Перечитывая сейчас эти отправленные весной 43-го года в Америку страницы, я, конечно, замечаю налет некоторого бравирования своим фронтовым опытом.
Однако и на самом деле обстановка окружения, отрезанности, в которой мне насколько раз приходилось бывать, вызвала к жизни именно такой, а не иной сюжет пьесы.
Я сидел в Москве и писал военную пьесу. Сначала она называлась «Десять дней», потом «За лиманом» и лишь потом по совету моего фронтового товарища, в те дни корреспондента «Красноармейской правды», Мориса Слободского получила свое окончательное название «Русские люди». К этому периоду работы над пьесой и к прерывавшим ее фронтовым командировкам относится несколько десятков страниц записей, сделанных мною где-то в середине войны, через год-два после описанных в них событий.
…Москва начинала понемногу заполняться. Гостиница «Москва» пустовала уже гораздо меньше, чем в декабре. Я перестал жить в гостинице и в редакции и временно поселился у знакомых. Хотя людей и прибавилось, но в Москве все еще было много пустых квартир.
Комнату в редакции за мной на всякий случай все же оставили, со столом, с креслом, шкафом и койкой на случай ночных бдений, которых у меня, впрочем, не происходило. Ортенберг знал, что я готов по первому слову выехать на фронт, но, пока я находился в Москве, сидеть в редакции меня не заставлял.

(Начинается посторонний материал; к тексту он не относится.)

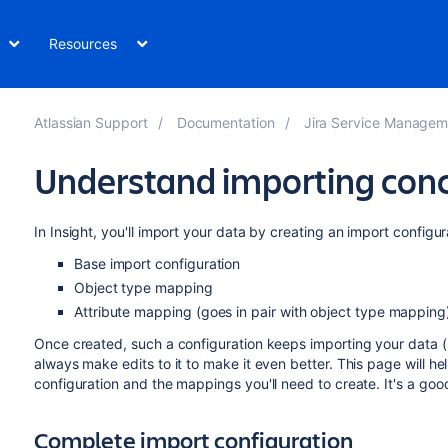
Resources
Atlassian Support
Documentation
Jira Service Management Serve
Understand importing con
In Insight, you'll import your data by creating an import configu
Base import configuration
Object type mapping
Attribute mapping (goes in pair with object type mapping
Once created, such a configuration keeps importing your data 
always make edits to it to make it even better. This page will h
configuration and the mappings you'll need to create. It's a good
Complete import configuration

Согласившись дать мне отпуск, пока я буду писать пьесу «Русские люди», он не забыл оговорить, что в случае каких-нибудь экстраординарных событий сразу же вытребует меня на фронт. «Да, впрочем, ты и сам не усидишь», — сказал он. Это была его вечная, подкупавшая меня присказка.
Московский быт стал чуть-чуть устроенней, чем в декабре, но по-прежнему сохранил свои черты. В квартирах было холодно, и, чтобы — согреться, чаю предпочитали водку. Доставали ее неожиданно и из самых разных источников, в том числе привозили с фронта. Машины военных корреспондентов по-прежнему были частью жилья. Старались держать в них и запас продовольствия, и запас горючего, чтобы можно было в любой момент выехать.

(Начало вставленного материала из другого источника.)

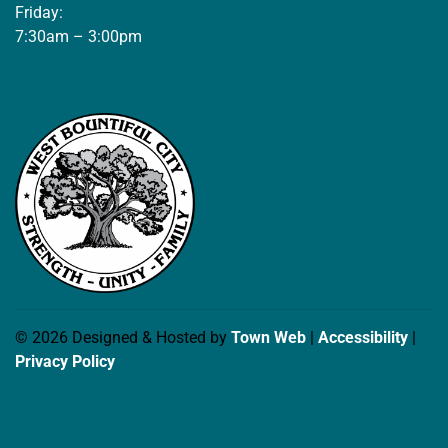
Friday:
7:30am – 3:00pm
© 2026 Designed & Hosted by
Town Web
|
Accessibility
|
Privacy Policy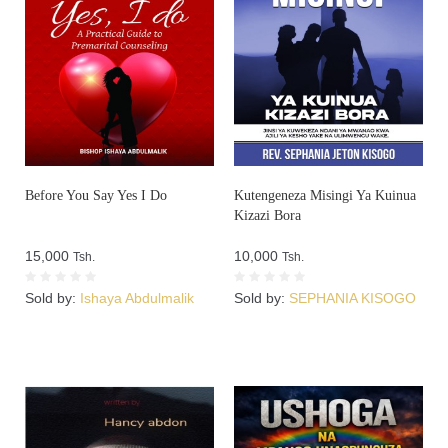
Before You Say Yes I Do
Kutengeneza Misingi Ya Kuinua
Kizazi Bora
15,000
10,000
Tsh.
Tsh.
Sold by:
Ishaya Abdulmalik
Sold by:
SEPHANIA KISOGO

Прерву себя, чтобы сказать, что именно этот тогдашний зимний полумосковский-полуфронтовой быт моих товарищей, военных корреспондентов, как-то сам собой лег в написанные годом позже стихи «Хозяйка дома»:
…Ортенберг по воскресеньям, а иногда и среди недели, рано утром, выпустив номер, уезжал на фронт и спал по дороге в машине. Я, пока писал «Русских людей», несколько раз ездил к нему в редакцию. Иногда мы накоротке перекусывали в примыкавшей к его кабинету каморке, заедая корнишонами я — водку, а Ортенберг — мускат. Корнишонов у него была здоровенная банка, которую сразу не съешь, даже при всей моей любви к ним. Посиделки эти были короткими, Ортенберг был, как всегда, занят. Но посидеть хоть немножко в его каморке, самой теплой в редакции, было очень хорошо. Она была такая маленькая, что рефлектор ее быстро нагревал.